In Kranz's view, Daschle has made a number of commitments that will likely keep him out of S.D. politics for the forseeable future.
Kranz pointed out that while the Republican Party is well organized and supported in South Dakota, the Democrats have lost a great money-raiser in Tom Daschle and will doubtless suffer from that loss. This means that Congresswoman Stephanie Herseth has probably lost much of the out-of-state money that supported her last two campaigns, money that, according to Kranz, came mostly from pro-abortion interests.
Nevertheless, Kranz considers her almost unbeatable for the Republicans because she has voted with them and President Bush on almost all issues that concern South Dakotans, the exception being that of abortion rights. Kranz, a registered Democrat, had nothing good to say about Gov. Rounds, but also believes that he will be virtually sure to be elected for a second term.
Kranz noted that the life of a partisan political columnist is not without its down side even in South Dakota, for he has been lampooned and sometimes dishonestly criticized by Internet bloggers, some of whom he claimed were highly paid by the Thune campaign during the last election. All in all, Kranz was an informative and interesting speaker and presented a worthwhile program.

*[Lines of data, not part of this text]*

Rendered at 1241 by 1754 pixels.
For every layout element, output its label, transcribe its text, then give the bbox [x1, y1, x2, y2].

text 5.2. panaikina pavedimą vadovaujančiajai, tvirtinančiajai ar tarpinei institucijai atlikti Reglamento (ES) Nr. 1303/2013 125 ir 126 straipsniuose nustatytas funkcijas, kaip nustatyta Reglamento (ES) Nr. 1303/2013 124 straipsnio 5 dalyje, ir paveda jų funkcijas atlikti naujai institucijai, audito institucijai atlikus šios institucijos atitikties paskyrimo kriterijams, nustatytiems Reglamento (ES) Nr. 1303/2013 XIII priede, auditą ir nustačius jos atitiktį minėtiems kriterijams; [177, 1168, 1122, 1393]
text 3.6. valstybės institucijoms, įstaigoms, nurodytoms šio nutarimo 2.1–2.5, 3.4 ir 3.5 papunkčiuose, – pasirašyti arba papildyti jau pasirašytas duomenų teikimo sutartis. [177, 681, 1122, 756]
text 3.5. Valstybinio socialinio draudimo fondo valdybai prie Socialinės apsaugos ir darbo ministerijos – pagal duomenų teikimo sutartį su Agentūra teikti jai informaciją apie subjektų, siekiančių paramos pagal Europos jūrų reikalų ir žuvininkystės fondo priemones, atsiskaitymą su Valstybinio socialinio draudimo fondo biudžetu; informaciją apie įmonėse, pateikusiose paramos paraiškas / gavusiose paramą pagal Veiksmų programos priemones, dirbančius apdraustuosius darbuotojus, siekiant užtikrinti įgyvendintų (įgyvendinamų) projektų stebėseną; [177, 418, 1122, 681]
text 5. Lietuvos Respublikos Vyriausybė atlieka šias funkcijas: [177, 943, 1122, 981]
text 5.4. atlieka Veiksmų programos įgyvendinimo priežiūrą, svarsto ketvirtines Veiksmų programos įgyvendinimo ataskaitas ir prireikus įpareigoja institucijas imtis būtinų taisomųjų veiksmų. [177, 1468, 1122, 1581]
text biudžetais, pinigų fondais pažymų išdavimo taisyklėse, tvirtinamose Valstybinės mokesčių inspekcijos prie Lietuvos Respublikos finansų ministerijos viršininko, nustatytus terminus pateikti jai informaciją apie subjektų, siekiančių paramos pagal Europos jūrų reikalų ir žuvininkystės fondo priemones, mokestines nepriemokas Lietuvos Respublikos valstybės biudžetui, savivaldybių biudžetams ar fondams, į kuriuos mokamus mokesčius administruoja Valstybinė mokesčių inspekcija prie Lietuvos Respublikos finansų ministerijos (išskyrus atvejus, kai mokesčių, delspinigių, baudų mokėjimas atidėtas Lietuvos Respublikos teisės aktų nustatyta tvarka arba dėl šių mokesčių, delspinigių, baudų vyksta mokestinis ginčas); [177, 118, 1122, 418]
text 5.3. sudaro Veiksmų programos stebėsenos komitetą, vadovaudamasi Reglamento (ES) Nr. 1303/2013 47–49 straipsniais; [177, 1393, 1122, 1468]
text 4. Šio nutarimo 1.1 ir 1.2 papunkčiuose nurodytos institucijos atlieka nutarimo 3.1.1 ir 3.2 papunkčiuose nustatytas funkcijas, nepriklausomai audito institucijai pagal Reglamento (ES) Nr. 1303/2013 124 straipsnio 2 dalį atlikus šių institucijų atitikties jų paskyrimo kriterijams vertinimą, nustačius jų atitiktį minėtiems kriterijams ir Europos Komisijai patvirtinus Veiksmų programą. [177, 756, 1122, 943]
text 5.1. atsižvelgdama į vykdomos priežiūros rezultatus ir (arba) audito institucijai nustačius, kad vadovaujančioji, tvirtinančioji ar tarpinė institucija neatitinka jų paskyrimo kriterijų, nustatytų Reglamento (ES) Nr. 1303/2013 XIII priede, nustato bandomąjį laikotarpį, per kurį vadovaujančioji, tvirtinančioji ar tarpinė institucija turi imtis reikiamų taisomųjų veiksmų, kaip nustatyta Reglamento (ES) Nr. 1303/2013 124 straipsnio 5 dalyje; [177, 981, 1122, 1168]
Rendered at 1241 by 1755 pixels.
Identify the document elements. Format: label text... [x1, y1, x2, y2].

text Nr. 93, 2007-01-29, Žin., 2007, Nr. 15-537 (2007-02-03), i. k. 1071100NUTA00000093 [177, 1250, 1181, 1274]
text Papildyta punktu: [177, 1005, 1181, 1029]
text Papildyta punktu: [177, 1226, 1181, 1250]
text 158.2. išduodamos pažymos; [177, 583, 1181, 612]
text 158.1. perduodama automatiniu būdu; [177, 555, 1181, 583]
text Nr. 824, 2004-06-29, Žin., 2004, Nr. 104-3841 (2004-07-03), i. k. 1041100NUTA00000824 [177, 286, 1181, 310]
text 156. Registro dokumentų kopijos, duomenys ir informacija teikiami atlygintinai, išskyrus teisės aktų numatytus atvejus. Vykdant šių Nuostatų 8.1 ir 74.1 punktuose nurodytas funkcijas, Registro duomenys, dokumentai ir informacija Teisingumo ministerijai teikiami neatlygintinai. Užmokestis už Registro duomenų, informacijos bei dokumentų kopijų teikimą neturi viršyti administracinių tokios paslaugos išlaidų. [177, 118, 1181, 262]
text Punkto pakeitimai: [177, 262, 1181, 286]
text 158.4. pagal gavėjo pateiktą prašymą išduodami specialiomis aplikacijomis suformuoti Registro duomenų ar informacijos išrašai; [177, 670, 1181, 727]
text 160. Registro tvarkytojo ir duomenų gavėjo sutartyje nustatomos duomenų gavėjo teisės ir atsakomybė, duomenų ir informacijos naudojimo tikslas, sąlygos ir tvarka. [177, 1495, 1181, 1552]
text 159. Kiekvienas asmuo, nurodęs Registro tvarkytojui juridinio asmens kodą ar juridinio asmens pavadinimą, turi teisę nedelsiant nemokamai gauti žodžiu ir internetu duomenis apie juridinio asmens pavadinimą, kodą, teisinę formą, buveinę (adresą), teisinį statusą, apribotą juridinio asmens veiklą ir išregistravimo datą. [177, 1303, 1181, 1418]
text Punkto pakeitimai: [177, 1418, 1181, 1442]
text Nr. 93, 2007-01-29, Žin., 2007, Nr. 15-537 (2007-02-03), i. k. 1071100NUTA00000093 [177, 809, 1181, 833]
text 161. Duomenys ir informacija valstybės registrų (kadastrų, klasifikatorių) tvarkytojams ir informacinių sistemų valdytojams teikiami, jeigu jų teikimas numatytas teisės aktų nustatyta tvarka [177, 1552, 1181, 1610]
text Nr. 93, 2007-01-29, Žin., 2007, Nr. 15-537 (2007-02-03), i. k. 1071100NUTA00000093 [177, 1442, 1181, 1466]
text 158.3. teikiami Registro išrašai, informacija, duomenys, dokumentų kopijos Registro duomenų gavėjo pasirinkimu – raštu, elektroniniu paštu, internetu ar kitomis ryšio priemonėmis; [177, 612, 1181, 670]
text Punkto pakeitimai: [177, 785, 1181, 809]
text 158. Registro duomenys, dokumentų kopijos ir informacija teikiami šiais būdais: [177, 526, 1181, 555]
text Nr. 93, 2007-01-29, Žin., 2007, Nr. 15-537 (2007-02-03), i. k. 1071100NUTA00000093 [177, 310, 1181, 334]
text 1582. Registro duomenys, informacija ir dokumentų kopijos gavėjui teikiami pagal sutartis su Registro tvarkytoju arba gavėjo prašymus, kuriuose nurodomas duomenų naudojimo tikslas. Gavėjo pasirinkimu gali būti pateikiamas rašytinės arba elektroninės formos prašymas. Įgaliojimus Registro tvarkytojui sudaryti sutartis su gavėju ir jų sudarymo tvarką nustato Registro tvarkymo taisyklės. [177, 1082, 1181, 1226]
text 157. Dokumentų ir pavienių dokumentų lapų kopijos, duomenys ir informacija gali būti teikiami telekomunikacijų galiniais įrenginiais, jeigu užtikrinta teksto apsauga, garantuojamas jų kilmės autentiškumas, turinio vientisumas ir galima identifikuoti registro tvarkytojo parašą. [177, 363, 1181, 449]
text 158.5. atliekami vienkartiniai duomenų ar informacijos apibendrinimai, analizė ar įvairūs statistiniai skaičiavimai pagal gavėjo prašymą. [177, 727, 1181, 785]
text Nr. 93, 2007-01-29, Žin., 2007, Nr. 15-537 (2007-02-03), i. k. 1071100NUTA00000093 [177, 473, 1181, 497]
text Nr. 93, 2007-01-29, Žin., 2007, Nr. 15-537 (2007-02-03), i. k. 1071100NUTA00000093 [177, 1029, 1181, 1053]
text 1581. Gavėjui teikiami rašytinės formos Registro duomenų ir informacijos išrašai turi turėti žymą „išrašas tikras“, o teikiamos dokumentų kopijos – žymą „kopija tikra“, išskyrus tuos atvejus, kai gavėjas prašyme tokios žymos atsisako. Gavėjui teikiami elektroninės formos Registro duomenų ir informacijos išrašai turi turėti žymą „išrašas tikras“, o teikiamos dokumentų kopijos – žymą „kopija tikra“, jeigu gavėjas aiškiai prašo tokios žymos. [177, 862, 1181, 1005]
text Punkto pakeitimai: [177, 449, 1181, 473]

Centerville women will meet Nov. 9
The Centerville Area Christian Women's Club will be meeting at our new time on Wednesday, Nov. 9 at 9:30 a.m. for a brunch at the Legion hall.
We will have special music by Robin Stuckey of Tea.
Our special feature is Verna Nelson of Wakonda, showing us some creative sweatshirts that she makes, just in time for the cold weather.
The speaker this month is Mary Farquharson of Minnetonka, MN. She is a former model and will be sharing building blocks for a successful life.
If you would like to call for reservations the women to contact are Wilhelmina Jorgenson at 326-5562, Jan Stevens at 563-2821 or Lois Lounsbery at 763-5284.
Hope to see you on Wednesday, Nov. 9 at 9:30 a.m.